Séquencer le génome du coronavirus: l'opération est cruciale pour contrôler l'épidémie de Covid-19, en repérant l'apparition de nouvelles souches. Mais la France en fait très peu, poussant chercheurs à s'inquiéter et laboratoires privés à proposer leurs services à l'Etat.
"La France a énormément de retard sur ce sujet", regrettait en début de semaine l'épidémiologiste Samuel Alizon, dans un entretien au site The Conversation.
Qu'est-ce que le séquençage ? C'est une opération qui consiste à dresser un portrait détaillé du virus, via son génome, après l'avoir dépisté chez une personne infectée.
En le faisant à grande échelle, on repère l'apparition de nouvelles souches comme le variants britannique, brésilien ou sud-africains détectés depuis fin 2020 et probablement plus contagieux que les premières lignées du virus.
C'est donc un outil essentiel pour maîtriser l'épidémie. Mais, en France "après (des) débuts encourageants, le séquençage s'est arrêté presque aussi net", regrette M. Alizon.
Sur l'ensemble des personnes testées positives au coronavirus en France, environ 0,15% ont fait à ce jour l'objet d'un séquençage, selon Gisaid, la base de données de référence alimentée par des chercheurs à travers le monde.
Même si de nombreux autres pays sont à la traîne, comme l'Allemagne et l'Italie, cette proportion contraste avec des pays pratiquant un séquençage plus intensif comme le Danemark - 20% - et le Royaume-Uni - 5%.
Depuis quelques jours, plusieurs chercheurs, comme M. Alizon, accentuent leurs critiques sur ce retard, donnant aux opposants au gouvernement l'occasion d'une nouvelle polémique après celle sur la lenteur supposée de la campagne de vaccination française.
"Voici le nouvel épisode de la saga des défauts d'anticipation du gouvernement: (...) une nouvelle fois, la France est en retard", accusait mardi à l'Assemblée la députée de droite (LR) Emmanuelle Anthoine, interpellant le ministre de la Santé, Olivier Véran.
Celui-ci s'est défendu d'un suivi insuffisant de l'épidémie en soulignant que des opérations de "criblage" du coronavirus étaient déjà menées à grande échelle.
Elles ont, ainsi, permis d'établir la présence importante de plusieurs nouvelles souches - sud-africaine et brésilienne - en Moselle.

+++++

* **Tâche à réaliser**
Poursuivez l'article sur le séquençage du génome du coronavirus en France à partir de sa dernière phrase. Les enregistrements n'interviennent en rien ici.

+++++

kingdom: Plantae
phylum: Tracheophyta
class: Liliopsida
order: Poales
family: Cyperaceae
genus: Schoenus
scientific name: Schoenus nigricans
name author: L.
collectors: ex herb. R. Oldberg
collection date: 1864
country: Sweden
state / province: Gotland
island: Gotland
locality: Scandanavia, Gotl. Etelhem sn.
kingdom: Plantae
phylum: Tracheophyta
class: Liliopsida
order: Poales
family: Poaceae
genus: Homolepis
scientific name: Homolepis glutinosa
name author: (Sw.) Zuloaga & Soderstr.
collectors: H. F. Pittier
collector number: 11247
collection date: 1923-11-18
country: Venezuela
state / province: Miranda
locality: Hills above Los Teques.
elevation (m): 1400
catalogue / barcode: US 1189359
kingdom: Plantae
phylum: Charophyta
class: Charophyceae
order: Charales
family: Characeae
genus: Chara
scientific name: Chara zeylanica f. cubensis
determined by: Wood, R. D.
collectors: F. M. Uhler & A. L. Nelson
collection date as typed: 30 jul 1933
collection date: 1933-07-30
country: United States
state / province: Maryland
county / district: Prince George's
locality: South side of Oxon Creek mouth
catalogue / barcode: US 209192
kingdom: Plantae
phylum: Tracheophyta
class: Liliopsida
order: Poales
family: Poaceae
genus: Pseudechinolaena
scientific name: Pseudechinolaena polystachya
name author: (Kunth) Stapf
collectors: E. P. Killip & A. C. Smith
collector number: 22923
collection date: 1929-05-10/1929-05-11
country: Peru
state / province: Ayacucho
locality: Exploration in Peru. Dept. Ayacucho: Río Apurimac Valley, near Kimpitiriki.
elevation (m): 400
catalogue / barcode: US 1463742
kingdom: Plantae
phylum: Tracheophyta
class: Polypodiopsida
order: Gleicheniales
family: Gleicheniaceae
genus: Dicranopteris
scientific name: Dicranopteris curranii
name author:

+++++

* **Résultat attendu**
- Manque d'investissement -
Mais le criblage n'est pas le séquençage. C'est une opération bien plus partielle, qui ne permet que d'identifier des variants déjà connus.
"Les complétement nouveaux, vous ne les voyez pas et les variants de la variante, vous ne les voyez pas non plus", souligne auprès de l'AFP le généticien Philippe Froguel.
"Si ce variant mute, ça vous ne le voyez pas: c'est le séquençage qui vous le dira", insiste-t-il, notant en outre que le criblage tend à donner une image déformée de la réalité en surestimant la présence des variants connus.
Les propos de M. Véran ne sont pas, pour autant, totalement hors de propos. Le criblage permet de prendre des mesures d'urgence, comme l'envoi de doses supplémentaires de vaccins en Moselle.
Mais, pour éviter d'être pris de court par l'apparition d'une souche plus contagieuse ou plus mortelle chez l'individu, le séquençage donne bien plus de visibilité.
Pour être efficace, ce n'est pas la peine de séquencer tous les cas positifs mais seulement un échantillon représentatif. M. Froguel juge ainsi que 5% serait suffisant.
On en est loin, une situation attribuée par plusieurs chercheurs à un manque d'investissement public de longue date en la matière, qui se traduit actuellement par un manque de personnel et d'efficacité technique.
Dans ce contexte, des laboratoires privés expriment leur volonté de participer plus avant à ces opérations de séquençage, pour l'essentiel menées par des instituts publics de recherche.
"Nous souhaitons vraiment contribuer de manière active à cette recherche épidémiologique pour traquer les nouveaux variants de demain", déclarait lundi sur Franceinfo Sylvie Cado, PDG des laboratoires Cerba.
"Nous pouvons séquencer jusqu'à 500 échantillons par semaine, ce qui permet vraiment une surveillance épidémique de qualité", a-t-elle détaillé.
Mais cette implication du privé ne serait, de toute façon, pas gratuite pour l'Etat et, donc le contribuable: "on souhaitera être rémunérés", a prévenu Mme Cado, évaluant à au moins 150 euros le coût d'un séquençage.
Interrogé par l'AFP sur le sujet d'une collaboration plus avancée avec le privé, le ministère de la Santé n'a pas répondu, rappelant juste que les laboratoires étaient déjà autorisés à effectuer des séquençages.